━━━ Passage to read
In addition, the DAF will continue to examine appropriate generative AL solutions from industry, department officials stated. “DAF senior leaders are focused on maximizing competitive advantage, recognizing that Airmen and Guardians need advanced technologies at the speed of relevance.” 

The genesis of NIPRGPT is from AFRL’s Dark Saber software platform developed by the lab’s Information Directorate in Rome, New York, explained AFRL’s Collen Roller. 

“Dark Saber is an ecosystem of Airmen and Guardians from across the DAF that brings together innovators and developers and equips them to create next-generation software and operational capabilities deployable to the Force at a rapid pace,” the DAF stated.
━━━━━━
### [Questions]
(1) Rewrite the paragraph of the NIPRGPT passage that begins "“Dark Saber is an ecosystem" as a short list of its main facts.
(2) Proceed with the NIPRGPT passage, picking up after its final sentence.
━━━ Given information
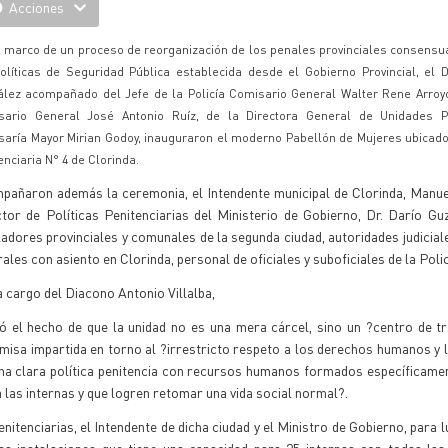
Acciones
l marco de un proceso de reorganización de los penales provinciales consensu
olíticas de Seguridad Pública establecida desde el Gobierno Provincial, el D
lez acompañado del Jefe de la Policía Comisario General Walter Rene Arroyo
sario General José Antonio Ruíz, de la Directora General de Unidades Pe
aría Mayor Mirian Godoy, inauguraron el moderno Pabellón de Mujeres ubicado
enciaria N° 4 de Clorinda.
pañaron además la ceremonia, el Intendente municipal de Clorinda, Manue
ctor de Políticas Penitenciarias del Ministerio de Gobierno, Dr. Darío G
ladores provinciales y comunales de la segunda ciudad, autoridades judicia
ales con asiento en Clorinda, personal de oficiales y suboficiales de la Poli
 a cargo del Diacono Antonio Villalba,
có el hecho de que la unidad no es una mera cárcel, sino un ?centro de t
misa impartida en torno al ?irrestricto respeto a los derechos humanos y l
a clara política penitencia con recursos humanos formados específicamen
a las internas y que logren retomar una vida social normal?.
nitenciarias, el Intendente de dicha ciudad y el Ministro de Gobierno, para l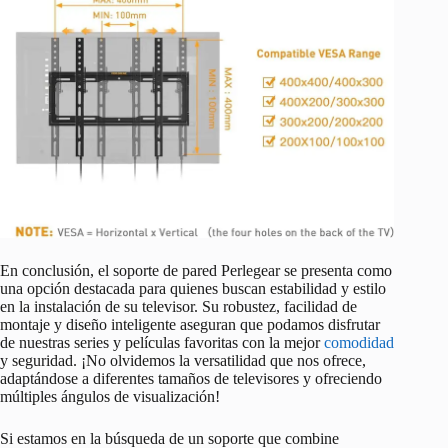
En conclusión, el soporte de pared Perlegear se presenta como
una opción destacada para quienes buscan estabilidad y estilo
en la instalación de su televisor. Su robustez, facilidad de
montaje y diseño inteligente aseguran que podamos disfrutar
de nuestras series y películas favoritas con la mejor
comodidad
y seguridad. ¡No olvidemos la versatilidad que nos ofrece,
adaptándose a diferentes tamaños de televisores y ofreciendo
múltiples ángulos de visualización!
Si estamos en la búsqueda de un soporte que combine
━━━━━━
### [Answers in order]
(1)
- Dark Saber is an ecosystem of Airmen and Guardians from across the DAF.
- It brings together innovators and developers.
- It equips them to create next-generation software and operational capabilities.
- These capabilities can be deployed to the Force at a rapid pace.

(2)
"NIPRGPT is a critical bridge to ensure we get the best tools we have into our team's hands while larger commercial tools are navigating our intense security parameters and other processes,” said Alexis Bonnell, AFRL CIO. “Changing how we interact with unstructured knowledge is not instant perfection; we each must learn to use the tools, query, and get the best results. NIPRGPT will allow Airmen and Guardians to explore and build skills and familiarity as more powerful tools become available."   

In February, Vice Chief of the Air Force, James Slife, spoke of the service’s great demand for artificial intelligence and data management improvements to aid its operations and future capabilities. 

The allowed experimentation and the arrival of NIPRGPT is one step closer to bringing AI into operations and day-to-day tasks, officials said.